Historical records matching Margaret Anglin
About Margaret Anglin
Mary Margaret Anglin (April 3, 1876 – January 7, 1958) was a Canadian-born Broadway actress, director and producer whom Encyclopædia Britannica calls "one of the most brilliant actresses of her day."
Margaret Anglin was born in Ottawa, Ontario, the eldest of nine children of newspaper editor and politician Timothy Warren Anglin (1822–1896) by his second wife, Miss MacTavish. At the time of her birth in Ottawa, April 3, 1876, he was the Speaker of the Canadian House of Commons. Her older brother, Francis Alexander Anglin (1865–1933) served as Chief Justice of the Supreme Court of Canada from 1924 to 1933.

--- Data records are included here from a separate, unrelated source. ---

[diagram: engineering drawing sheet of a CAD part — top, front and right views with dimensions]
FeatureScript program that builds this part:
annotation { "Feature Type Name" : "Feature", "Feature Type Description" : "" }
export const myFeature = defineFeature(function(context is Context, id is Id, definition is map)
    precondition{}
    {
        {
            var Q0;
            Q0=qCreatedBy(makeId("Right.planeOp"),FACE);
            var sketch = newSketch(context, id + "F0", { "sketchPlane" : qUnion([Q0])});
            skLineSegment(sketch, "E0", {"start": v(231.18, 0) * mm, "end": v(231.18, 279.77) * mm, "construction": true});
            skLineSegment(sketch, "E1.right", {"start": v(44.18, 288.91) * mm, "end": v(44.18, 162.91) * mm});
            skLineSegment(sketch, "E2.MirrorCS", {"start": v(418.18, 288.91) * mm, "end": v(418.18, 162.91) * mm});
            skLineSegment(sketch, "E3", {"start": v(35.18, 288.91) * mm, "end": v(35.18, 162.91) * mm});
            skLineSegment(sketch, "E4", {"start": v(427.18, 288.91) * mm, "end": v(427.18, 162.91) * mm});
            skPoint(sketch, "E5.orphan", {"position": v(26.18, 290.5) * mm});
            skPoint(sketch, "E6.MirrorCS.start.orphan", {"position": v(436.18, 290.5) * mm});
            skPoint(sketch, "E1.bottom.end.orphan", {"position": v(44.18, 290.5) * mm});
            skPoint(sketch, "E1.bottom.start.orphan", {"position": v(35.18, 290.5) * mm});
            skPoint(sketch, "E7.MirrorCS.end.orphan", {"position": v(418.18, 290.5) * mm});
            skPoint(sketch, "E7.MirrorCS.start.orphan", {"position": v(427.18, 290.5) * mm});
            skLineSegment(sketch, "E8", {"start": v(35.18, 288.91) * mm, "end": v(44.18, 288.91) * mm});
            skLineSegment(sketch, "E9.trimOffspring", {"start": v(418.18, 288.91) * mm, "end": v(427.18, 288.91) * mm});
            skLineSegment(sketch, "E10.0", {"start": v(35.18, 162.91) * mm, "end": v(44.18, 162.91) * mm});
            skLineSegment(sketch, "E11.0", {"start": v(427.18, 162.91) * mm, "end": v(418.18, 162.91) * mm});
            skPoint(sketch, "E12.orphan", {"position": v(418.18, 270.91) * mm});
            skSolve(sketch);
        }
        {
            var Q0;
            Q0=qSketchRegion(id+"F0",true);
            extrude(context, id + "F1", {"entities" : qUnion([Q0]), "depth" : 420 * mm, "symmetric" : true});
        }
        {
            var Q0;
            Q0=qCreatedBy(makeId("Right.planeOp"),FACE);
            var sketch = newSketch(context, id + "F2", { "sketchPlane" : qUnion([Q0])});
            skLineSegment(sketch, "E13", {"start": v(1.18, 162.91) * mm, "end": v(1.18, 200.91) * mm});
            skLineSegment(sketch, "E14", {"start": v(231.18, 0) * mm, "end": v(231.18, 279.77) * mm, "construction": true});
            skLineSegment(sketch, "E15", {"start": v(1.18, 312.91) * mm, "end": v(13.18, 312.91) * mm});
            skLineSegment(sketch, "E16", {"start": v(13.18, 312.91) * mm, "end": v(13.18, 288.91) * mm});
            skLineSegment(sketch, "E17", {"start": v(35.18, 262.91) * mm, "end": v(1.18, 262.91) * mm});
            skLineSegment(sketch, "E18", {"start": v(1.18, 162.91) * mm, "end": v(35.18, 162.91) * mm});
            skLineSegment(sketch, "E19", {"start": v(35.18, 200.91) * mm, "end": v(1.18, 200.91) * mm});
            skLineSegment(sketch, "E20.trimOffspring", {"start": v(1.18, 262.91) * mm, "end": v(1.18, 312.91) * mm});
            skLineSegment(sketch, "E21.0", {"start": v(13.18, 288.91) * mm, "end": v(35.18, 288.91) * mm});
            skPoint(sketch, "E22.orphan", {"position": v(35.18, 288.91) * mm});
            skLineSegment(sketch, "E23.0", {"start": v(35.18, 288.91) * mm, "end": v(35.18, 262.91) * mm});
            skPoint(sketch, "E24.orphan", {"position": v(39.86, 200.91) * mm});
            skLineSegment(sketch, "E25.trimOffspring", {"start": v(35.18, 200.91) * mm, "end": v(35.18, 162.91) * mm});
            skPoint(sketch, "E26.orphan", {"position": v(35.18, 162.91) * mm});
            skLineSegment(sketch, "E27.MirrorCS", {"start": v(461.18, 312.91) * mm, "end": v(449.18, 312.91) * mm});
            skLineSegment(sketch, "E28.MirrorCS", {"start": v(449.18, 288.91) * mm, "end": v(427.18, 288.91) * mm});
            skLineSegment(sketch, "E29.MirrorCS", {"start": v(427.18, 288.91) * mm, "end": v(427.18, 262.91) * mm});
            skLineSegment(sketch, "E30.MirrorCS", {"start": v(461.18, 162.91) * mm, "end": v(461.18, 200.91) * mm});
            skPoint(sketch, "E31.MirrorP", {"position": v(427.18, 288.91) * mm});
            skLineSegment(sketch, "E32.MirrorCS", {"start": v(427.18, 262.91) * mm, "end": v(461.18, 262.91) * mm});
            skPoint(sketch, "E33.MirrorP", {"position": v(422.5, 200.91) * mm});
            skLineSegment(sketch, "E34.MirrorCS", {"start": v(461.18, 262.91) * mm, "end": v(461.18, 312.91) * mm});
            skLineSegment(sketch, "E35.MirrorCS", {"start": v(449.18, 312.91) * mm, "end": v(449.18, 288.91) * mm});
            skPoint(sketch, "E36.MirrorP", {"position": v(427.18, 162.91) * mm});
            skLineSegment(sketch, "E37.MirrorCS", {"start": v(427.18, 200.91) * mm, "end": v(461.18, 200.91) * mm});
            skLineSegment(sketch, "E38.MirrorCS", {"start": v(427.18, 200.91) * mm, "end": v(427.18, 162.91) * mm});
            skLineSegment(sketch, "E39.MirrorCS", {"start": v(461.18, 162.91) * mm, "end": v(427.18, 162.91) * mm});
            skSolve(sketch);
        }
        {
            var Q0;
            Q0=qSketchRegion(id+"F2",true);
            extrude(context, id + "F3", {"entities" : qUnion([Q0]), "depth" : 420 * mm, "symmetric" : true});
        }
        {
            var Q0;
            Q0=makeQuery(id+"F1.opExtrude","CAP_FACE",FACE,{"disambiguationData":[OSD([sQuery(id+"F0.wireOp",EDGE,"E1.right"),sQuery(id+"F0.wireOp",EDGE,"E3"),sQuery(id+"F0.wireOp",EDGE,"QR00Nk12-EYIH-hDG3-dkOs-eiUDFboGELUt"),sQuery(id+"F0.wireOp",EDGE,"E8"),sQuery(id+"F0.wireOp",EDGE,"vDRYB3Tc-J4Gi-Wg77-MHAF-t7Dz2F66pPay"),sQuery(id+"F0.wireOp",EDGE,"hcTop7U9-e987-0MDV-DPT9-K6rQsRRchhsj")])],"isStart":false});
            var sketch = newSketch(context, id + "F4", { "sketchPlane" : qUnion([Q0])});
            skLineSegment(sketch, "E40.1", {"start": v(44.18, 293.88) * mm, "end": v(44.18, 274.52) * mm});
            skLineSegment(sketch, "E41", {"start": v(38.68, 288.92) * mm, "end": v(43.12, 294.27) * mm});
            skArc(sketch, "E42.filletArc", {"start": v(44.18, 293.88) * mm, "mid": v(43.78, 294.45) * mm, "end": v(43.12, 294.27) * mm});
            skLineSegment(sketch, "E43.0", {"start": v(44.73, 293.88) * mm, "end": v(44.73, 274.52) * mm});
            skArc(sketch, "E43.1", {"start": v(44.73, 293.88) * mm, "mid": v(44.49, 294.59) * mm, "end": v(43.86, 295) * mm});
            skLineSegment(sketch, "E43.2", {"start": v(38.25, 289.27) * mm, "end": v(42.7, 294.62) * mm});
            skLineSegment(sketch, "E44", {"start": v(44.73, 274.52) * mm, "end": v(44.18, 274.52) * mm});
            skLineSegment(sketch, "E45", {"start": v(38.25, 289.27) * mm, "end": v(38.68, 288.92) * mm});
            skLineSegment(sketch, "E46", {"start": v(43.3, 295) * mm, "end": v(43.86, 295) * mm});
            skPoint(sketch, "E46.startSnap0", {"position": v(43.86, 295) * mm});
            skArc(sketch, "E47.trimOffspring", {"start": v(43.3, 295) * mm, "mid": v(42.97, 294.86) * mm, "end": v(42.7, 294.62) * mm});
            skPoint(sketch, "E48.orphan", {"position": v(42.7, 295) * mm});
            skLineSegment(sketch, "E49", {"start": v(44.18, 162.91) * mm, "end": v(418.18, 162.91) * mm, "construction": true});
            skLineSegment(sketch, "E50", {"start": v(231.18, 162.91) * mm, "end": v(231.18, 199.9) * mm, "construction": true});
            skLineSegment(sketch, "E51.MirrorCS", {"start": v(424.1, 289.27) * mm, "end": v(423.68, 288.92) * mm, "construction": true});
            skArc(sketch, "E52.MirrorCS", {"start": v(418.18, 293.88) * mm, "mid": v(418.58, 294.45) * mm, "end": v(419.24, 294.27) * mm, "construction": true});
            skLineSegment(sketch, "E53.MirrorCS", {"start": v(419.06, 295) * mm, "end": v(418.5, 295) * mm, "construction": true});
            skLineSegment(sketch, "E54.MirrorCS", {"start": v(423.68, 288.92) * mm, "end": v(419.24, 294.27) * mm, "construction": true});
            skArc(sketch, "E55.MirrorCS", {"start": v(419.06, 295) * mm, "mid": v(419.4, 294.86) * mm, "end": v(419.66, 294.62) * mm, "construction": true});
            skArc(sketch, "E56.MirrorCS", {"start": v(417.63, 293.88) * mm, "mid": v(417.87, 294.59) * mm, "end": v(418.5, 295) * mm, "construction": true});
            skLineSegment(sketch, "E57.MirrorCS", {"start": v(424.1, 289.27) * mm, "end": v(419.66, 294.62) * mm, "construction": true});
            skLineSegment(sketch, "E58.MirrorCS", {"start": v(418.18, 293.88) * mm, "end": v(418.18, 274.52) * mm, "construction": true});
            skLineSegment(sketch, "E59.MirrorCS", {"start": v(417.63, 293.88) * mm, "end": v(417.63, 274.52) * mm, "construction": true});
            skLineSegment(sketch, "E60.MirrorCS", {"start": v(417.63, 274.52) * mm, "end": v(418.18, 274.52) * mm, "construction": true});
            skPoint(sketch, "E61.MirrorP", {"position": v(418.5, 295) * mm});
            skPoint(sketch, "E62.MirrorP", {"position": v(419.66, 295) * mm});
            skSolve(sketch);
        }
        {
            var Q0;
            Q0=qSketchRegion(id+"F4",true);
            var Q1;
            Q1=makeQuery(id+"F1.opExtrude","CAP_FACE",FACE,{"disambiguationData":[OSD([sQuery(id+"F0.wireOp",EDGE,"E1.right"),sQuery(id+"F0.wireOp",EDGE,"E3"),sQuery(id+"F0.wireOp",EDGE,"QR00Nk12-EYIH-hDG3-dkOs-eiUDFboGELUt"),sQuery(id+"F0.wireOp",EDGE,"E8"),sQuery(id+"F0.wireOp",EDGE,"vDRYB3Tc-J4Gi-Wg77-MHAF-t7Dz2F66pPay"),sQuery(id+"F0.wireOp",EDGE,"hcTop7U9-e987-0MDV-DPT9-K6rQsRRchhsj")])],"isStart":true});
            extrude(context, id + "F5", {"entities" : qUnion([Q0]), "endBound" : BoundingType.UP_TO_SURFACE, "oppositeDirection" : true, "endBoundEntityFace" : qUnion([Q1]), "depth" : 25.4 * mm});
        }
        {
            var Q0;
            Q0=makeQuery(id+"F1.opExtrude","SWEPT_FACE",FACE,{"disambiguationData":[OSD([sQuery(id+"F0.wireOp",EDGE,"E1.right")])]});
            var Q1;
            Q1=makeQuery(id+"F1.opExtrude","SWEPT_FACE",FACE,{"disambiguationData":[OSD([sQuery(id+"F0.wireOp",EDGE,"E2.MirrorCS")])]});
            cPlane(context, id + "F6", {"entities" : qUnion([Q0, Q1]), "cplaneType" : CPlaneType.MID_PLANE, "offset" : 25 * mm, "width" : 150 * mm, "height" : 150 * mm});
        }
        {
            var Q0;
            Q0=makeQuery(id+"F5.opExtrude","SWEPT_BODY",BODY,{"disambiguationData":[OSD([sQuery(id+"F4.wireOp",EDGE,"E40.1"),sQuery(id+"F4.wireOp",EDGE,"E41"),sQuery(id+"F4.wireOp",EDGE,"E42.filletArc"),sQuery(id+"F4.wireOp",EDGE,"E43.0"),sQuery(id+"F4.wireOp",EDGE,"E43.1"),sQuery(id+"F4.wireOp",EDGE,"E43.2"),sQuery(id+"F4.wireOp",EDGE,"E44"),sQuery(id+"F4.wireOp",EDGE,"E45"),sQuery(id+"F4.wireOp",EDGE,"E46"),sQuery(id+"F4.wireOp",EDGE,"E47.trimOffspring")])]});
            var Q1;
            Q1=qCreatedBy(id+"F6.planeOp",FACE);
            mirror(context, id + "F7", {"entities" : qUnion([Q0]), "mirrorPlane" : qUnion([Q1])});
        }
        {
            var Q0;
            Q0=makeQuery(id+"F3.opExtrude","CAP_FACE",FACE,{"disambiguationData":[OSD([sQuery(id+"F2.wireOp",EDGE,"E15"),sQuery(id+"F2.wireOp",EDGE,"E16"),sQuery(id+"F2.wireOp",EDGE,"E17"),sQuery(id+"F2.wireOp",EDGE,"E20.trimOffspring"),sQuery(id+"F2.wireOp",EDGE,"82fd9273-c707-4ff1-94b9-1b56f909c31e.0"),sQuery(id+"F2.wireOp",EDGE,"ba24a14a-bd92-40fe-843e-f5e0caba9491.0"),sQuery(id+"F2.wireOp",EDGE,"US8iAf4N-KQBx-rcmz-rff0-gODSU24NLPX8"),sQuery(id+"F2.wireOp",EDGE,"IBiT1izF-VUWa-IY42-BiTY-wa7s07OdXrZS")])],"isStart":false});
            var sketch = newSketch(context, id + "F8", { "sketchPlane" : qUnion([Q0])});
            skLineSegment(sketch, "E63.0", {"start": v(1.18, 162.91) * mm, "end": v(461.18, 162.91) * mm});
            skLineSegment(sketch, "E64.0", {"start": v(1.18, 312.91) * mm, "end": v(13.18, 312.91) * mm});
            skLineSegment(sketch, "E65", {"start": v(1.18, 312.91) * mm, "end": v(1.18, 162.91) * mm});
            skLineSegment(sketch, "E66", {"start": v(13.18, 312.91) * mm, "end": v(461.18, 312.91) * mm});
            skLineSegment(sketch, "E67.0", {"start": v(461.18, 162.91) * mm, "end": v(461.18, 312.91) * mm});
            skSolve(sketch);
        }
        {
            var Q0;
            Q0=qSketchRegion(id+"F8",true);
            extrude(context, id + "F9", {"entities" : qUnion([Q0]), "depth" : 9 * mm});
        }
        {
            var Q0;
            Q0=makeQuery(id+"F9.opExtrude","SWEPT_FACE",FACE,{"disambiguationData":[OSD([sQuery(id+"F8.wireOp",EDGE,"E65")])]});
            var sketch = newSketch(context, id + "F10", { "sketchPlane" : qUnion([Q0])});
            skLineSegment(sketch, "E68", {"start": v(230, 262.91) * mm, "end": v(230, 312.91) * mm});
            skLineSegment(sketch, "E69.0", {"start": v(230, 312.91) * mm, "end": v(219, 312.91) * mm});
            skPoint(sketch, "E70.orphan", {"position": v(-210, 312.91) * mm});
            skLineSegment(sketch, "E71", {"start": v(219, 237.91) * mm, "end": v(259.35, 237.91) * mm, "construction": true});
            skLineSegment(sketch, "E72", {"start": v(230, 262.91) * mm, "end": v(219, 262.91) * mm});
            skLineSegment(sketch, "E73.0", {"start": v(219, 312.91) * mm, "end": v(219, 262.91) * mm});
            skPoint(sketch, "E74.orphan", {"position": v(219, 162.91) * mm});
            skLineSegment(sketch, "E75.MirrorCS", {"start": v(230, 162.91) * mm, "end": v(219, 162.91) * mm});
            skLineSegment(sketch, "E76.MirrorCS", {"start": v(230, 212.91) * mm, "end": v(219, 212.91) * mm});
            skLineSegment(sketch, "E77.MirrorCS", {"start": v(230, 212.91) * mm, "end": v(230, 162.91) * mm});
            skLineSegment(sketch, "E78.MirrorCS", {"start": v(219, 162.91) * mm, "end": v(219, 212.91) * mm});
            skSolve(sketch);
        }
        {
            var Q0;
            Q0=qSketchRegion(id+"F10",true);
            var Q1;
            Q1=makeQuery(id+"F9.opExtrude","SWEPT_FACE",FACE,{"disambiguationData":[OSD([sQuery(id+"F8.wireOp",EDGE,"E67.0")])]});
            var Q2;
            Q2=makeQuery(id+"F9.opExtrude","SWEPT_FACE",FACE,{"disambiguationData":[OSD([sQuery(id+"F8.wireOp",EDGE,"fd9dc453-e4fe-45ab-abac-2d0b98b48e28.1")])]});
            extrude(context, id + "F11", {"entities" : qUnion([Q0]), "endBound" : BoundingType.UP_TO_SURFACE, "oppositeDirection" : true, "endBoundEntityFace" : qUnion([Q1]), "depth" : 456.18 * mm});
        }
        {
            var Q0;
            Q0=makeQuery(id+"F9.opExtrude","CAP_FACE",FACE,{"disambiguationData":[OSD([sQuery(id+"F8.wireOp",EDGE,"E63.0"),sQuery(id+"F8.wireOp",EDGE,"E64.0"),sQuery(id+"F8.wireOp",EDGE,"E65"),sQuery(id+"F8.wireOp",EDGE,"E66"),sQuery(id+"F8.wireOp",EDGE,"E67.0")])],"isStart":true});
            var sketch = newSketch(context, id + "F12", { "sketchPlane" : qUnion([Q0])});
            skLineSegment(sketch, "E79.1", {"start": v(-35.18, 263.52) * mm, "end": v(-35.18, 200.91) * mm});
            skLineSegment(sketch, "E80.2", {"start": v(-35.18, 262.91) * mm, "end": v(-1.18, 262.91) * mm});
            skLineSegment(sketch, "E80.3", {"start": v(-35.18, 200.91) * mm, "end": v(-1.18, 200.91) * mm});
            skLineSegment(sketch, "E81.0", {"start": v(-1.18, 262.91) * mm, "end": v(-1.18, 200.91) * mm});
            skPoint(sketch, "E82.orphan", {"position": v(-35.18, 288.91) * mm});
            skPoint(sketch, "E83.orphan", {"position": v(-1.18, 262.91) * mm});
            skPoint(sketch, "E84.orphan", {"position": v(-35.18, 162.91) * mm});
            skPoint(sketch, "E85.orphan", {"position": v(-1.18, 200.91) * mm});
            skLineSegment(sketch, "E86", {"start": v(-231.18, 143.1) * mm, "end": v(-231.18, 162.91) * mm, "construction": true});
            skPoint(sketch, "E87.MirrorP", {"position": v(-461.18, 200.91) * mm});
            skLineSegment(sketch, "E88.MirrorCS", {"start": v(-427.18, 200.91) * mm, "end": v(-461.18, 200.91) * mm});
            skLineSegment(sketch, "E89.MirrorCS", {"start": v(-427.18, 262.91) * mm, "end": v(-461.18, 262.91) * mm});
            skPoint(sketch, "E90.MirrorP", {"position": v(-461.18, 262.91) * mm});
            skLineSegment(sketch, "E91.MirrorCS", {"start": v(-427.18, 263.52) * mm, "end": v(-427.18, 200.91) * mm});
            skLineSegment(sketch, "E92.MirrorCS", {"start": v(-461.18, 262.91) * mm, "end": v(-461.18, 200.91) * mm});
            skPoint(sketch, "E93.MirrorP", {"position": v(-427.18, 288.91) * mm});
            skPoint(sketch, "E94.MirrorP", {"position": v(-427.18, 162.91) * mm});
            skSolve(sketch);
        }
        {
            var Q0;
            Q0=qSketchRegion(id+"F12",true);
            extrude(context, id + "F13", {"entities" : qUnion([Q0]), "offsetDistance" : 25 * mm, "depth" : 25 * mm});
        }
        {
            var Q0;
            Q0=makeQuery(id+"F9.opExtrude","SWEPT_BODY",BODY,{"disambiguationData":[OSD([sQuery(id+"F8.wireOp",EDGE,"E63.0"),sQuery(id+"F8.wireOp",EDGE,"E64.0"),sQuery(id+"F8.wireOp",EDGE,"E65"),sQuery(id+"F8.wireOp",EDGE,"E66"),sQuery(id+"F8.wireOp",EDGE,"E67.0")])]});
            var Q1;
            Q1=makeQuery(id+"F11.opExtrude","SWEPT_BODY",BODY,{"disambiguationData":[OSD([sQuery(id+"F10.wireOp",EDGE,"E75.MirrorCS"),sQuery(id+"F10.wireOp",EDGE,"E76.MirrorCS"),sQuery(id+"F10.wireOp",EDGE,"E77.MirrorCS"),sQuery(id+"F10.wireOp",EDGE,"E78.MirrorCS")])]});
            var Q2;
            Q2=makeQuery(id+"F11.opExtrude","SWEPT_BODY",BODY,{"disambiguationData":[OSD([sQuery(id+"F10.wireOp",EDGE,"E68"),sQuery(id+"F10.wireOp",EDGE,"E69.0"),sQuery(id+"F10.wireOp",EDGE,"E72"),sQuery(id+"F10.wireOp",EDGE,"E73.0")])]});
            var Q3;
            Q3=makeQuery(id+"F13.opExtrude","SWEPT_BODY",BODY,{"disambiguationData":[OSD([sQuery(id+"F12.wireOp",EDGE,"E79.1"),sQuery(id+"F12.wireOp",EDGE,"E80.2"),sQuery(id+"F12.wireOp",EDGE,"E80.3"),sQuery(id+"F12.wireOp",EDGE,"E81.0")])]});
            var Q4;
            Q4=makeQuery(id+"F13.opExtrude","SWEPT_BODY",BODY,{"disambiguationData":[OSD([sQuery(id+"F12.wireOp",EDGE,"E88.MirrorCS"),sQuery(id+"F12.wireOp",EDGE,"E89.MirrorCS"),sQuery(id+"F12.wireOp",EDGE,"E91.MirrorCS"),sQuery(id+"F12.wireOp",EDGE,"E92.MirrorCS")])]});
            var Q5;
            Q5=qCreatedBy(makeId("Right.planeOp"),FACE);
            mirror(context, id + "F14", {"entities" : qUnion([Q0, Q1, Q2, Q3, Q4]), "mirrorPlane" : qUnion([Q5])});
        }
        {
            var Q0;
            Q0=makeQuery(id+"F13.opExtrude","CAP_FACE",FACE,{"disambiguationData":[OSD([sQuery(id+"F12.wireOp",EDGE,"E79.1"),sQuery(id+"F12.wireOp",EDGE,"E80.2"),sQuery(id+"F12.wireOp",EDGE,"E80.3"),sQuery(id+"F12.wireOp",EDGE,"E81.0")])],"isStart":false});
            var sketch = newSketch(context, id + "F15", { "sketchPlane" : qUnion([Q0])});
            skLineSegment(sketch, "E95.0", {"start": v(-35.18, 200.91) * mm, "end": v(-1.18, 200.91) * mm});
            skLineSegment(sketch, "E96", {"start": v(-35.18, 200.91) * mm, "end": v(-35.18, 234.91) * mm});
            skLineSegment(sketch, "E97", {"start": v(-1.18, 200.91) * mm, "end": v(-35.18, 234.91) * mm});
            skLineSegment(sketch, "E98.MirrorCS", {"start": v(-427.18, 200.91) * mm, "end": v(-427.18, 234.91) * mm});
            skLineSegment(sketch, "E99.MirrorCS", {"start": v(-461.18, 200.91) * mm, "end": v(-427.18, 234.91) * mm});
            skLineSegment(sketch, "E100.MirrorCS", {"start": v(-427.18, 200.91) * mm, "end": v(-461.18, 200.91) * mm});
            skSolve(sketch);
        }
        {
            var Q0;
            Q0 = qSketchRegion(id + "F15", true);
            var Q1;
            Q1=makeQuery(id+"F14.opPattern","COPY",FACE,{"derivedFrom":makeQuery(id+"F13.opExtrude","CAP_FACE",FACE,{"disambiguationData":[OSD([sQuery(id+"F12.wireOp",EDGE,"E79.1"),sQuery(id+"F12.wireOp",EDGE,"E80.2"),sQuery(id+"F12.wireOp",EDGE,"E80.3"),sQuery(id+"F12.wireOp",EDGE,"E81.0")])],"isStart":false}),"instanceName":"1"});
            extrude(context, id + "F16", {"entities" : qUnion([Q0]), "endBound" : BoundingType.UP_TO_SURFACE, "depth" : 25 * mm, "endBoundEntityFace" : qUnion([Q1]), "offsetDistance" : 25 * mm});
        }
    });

She was educated at Loretto Abbey, Toronto, and at the Convent of the Sacred Heart, Montreal. She graduated from the Empire School of Dramatic Acting, New York, in 1894, where she studied under Nelson Wheatcroft. Her acting skills brought the attention of theatre impresario Charles Frohman who provided her with the opportunity to make her professional stage debut in 1894 in the Bronson Howard production of "Shenandoah."
An injury sustained while out riding laid her up for some months. In 1896 she became leading lady with James O'Neill, and toured with him in the United States and Canada. She subsequently played with the Sothern Company, and scored a great success as Lady Ursula. In 1896 she played Ophelia opposite James O'Neill. She went on to make her first Broadway theatre appearance in the 1898 production of "Lord Chumley" then achieved considerable fame in 1898 on tour portraying "Roxane" in the Edmond Rostand play, Cyrano de Bergerac starring Richard Mansfield. She became leading lady with Charles Frohman, in California, in 1899. She performed with the Empire Theatre Company, New York.
By 1905 she had gained wide recognition for her acting skills and in December of that year the New York Times reported that, following a benefit matinee for the Jewish sufferers in Russia, the doyenne of the stage Sarah Bernhardt asked Anglin to perform with her in the Maurice Maeterlinck play Pelléas et Mélisande. The blessing by the great Bernhardt sealed Margaret Anglin's reputation as the new star of American theatre.
Inspired by reading the classics and a love for the Greek tragedies that centered on women, Margaret Anglin became the dominant dramatic actress of the first two decades of the 20th Century in Greek tragedies and acclaimed for her performances in Shakespearean plays, acting and producing The Taming of the Shrew, As You Like It, and Twelfth Night in repertory at Broadway's Hudson Theatre in 1914.
In 1911, Margaret Anglin became a U.S. citizen through her marriage to fellow actor Howard Hull. In 1929, after her husband had not been cast in a Broadway production for twenty years, she insisted that producers give him a role in her plays. Balked at by the producers, she walked out on a production and did not return to the New York stage until 1936 in what would be her final Broadway appearance. Like many Broadway luminaries at the beginning of the century Anglin refused to sacrifice her theatrical art by bowing to the new medium motion pictures.
Margaret Anglin returned to live in Toronto in 1953 where she died in 1958. She bore no children. She was interred there in the Anglin family plot at Mount Hope Catholic Cemetery.